Roughly a year ago, the American Consumer Institute (ACI) released the primer Consumer-Focused Data Privacy. In it, we emphasized a need to eliminate the patchwork of state laws and instead focus on informed consumer consent. In addition, we cautioned against overly broad provisions such as the right to be forgotten, limits on targeting, and data portability, and emphasized empowering consumers.

The recently proposed American Privacy Rights Act of 2024 accomplishes this in part, but is much broader than the proposal put forward by ACI. Overall, the legislation has some good, some bad, and some areas for improvement.


  • Definitions: The definitions rightfully acknowledge differences between data types and allow for different requirements for sensitive and non-sensitive data. Additionally, the term “covered data” excludes de-identified (anonymized) information and inferences made from public sources. This narrow(er) focus allows the regulations to better target data that isn’t already somewhat protected through anonymization or publicly available.  
  • Data Minimization: In line with ACI’s data privacy principles, data minimization allows consumers the ability to opt-out of collection, maintenance, or transferring data to third parties. This section provides needed flexibility with exclusions that range from market research to data security and compliance with other laws.
  • Transparency: Informed consumer consent is another essential principle for consumer-centered data privacy. This section requires simple explanations of data practices, notifications when these practices change, and the opportunity to opt-out.  An additional bonus is that the public statement of data practices allows for the FTC to pursue action against companies that don’t adhere to their standards.  
  • Relation to Other Laws: Creating preemption is crucial to avoid the patchwork of different laws that currently exist. This patchwork creates estimated annual business compliance costs of anywhere between $98 and $112 billion.
  • Termination of FTC Rulemaking on Commercial Surveillance and Data Security: Creating a data privacy law is the role of Congress. Supplanting agency efforts with this legislation protects the proper role of both entities.

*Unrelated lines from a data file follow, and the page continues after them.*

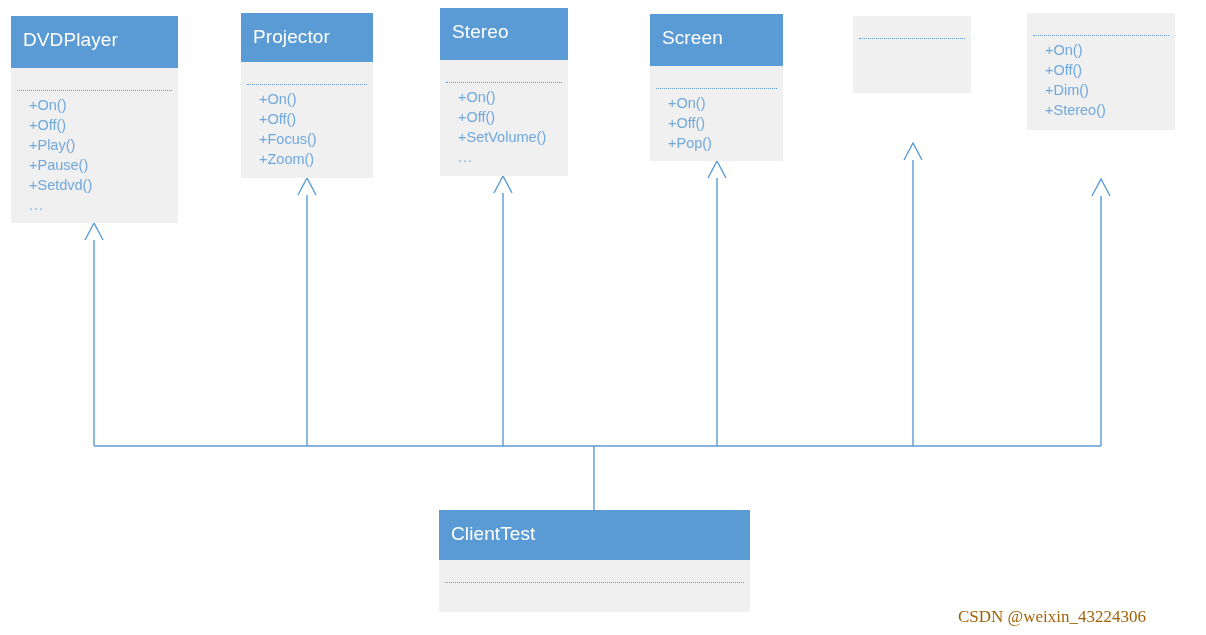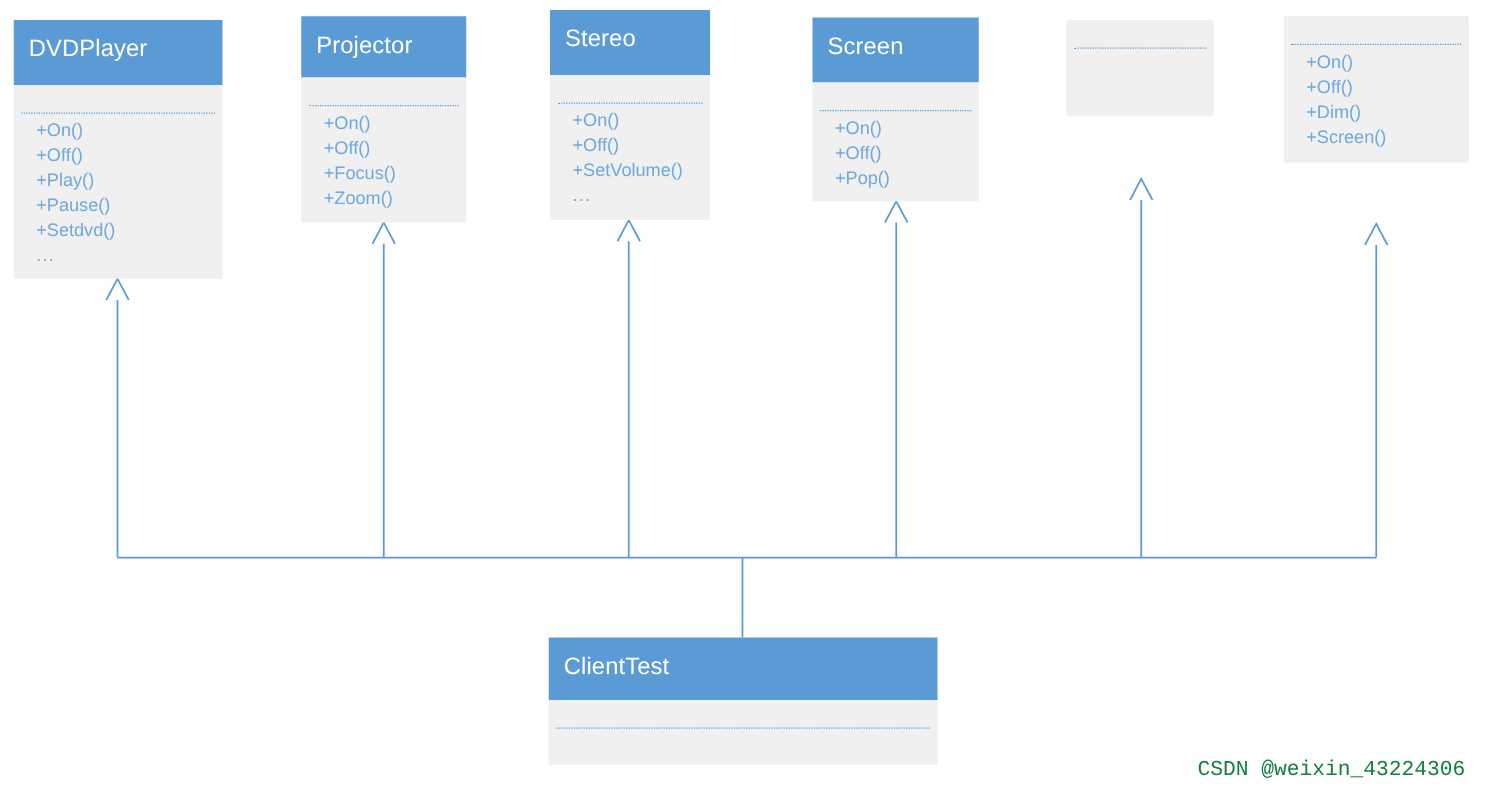--- a/index.html
+++ b/index.html
@@ -60,24 +60,24 @@
   #lines {
     position: absolute;
     left: 0;
     top: 0;
     width: 1206px;
     height: 635px;
     pointer-events: none;
   }
   .watermark {
     position: absolute;
-    color: #15803d;
+    color: #a16207;
     font-size: 17px;
     white-space: nowrap;
-    font-family: Liberation Mono, monospace;
+    font-family: Liberation Serif, serif;
   }
 </style>
 </head>
 <body>
 
 <div id="canvas">
 
   <svg id="lines" viewBox="0 0 1206 635" width="1206" height="635" aria-hidden="true">
       <line x1="94" y1="446" x2="1101" y2="446" stroke="#5B9BD5" stroke-width="1.4"></line>
       <line x1="94" y1="446" x2="94" y2="240" stroke="#5B9BD5" stroke-width="1.4"></line>
@@ -156,21 +156,21 @@
         </div>
       </div>
       <div class="uml-class" style="left: 1027px; top: 13px; width: 148px; height: 166px;">
         <div class="uml-body" style="height: 117px;">
           <div class="uml-attrs"></div>
           <div class="uml-sep"></div>
           <div class="uml-ops">
             <div class="uml-op">+On()</div>
             <div class="uml-op">+Off()</div>
             <div class="uml-op">+Dim()</div>
-            <div class="uml-op">+Screen()</div>
+            <div class="uml-op">+Stereo()</div>
           </div>
         </div>
       </div>
       <div class="uml-class" style="left: 439px; top: 510px; width: 311px; height: 102px;">
         <div class="uml-header" style="height: 50px;">ClientTest</div>
         <div class="uml-body" style="height: 52px;">
           <div class="uml-attrs"></div>
           <div class="uml-sep"></div>
           <div class="uml-ops"></div>
         </div>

  • Definitions: Small businesses are excluded from the definition of covered entity. This is common in data privacy legislation intending to alleviate compliance burdens on firms that aren’t as financially secure. However, from the consumer perspective, harm from privacy violations or data leaks is still harmful even if a small business causes it.
  • Individual Control over Data: Under this section, businesses would be required to release data to consumers and upon request correct, delete, and notify third parties of the request.  The provision does include a beneficial carve-out for derived data – inferences made by the company — if doing so would jeopardize a trade secret.
  • Commission Approved Compliance Guidelines: The FTC is a logical choice for enforcement. However, the agency is increasingly losing its reputation as a non-political enforcer that particularly focuses on tech companies. Granting enforcement, rulemaking, and guidance to the agency, without a push for agency reform, will result in over-prosecution that targets legitimate business practices and mission creep that grows a costly bureaucracy.

Proposed Changes

  • Definitions: Rather than excluding small businesses from data privacy requirements, Section 9 should be altered to allow for small businesses to develop processes that are right for them and remove the carve-out.
  • Definitions: Currently derived data is excluded if taken from multiple public sources. This definition should be updated to exclude derived data that is de-identified, from a public source, or a combination of both.
  • Data Minimization: In addition to the current provisions, lawmakers should consider a rolling deletion requirement that excludes de-identified and derived data.
  • Individual Control over Data: Allowing a consumer to view, correct, delete, and track where their data has been sent is in-line with a consumer-centric approach. However, mandating that companies facilitate the transfer of data would require tech companies to essentially provide highly desired resources to their competitors. Given other provisions in the bill, consumer provision of data would be well informed, requiring the transfer goes beyond consumer protection. This aspect should be removed.
  • Inference with Consumer Rights: A key shortcoming of the term dark patterns is that it lacks a clear definition and there is a significant gray area between deception and user experience. The legislation already mandates that the “option to refuse consent shall be at least as prominent as the option to accept, and the option to refuse consent shall take the same number of steps or fewer as the option to accept.” Since this requirement already covers truly deceitful practices this section should be removed.
  • Enforcement by Individuals: Creating a private right of action creates incentives to flood the courts with lawsuits that benefit trial attorneys but do not benefit consumers. In Illinois, the Biometric Information Privacy Act has a private right of action and on average individuals receive only $506 per case while plaintiff law firms receive $11.5 million. State agencies already can pursue violations and the FTC can offer compensation. This feature is duplicative and should be removed.
  • Enforcement by Individuals: Limited preemption carve-outs should be removed.